EU labour law case on discrimination

Kutz-Bauer v Freie und Hansestadt Hamburg [2003] ECR I-02741 (2002) C-187/00 is an EU labour law case, which held that in justifying discrimination, budgetary considerations alone cannot be decisive.

==Facts==
Germany had a scheme, that it argued combated unemployment. Any employee who was recruited from unemployment and over the age of 55 could receive 70% of their wage if they worked part-time. The government would make up any shortfall compared to the wage of the employer. Part-timers could also opt to condense their work into a full-time job, but have their pay spread over till retirement. Frau Kutz Bauer was age 60 and wanted to work two and a half years, and then retire. However, she was 60, and already eligible for the German state pension. Because of this she was ineligible for the part-time work scheme. She argued that only men could benefit between ages 60 and 65 and therefore the scheme breached the Equal Treatment Directive.

==Judgment==
ECJ said it was up to member states to choose ‘aims which they pursue in employment matters.

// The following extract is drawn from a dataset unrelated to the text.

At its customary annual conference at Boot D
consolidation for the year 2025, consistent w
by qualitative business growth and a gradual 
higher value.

The Court has recognised that the Member States have a broad margin of discretion in exercising that power…’ (C-167/97 Seymour-Smith and Perez [1999] ECR I-623, para 74) and the encouragement of recruitment is a legitimate aim.

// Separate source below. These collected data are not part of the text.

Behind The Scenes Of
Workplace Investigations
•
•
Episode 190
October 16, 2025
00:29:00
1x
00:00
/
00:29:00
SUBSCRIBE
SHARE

58 But ‘mere generalisations concerning the capacity of a specific measure to encourage recruitment are not enough to show that the aim of the disputed provision is unrelated to any discrimination based on sex or to provide evidence on the basis of which it could reasonably be considered that the means chosen are or could be suitable for achieving that aim.

59 ... although budgetary considerations may underlie a Member State's choice of social policy and influence the nature or scope of the social protection measures which it wishes to adopt, they do not in themselves constitute an aim pursued by that policy and cannot therefore justify discrimination against one of the sexes (Case C-343/92 De Weerd and Others [1994] ECR I-571, paragraph 35).

And the City of Hamburg, as a public body, cannot justify discrimination from a scheme of part-time work on grounds of increased costs.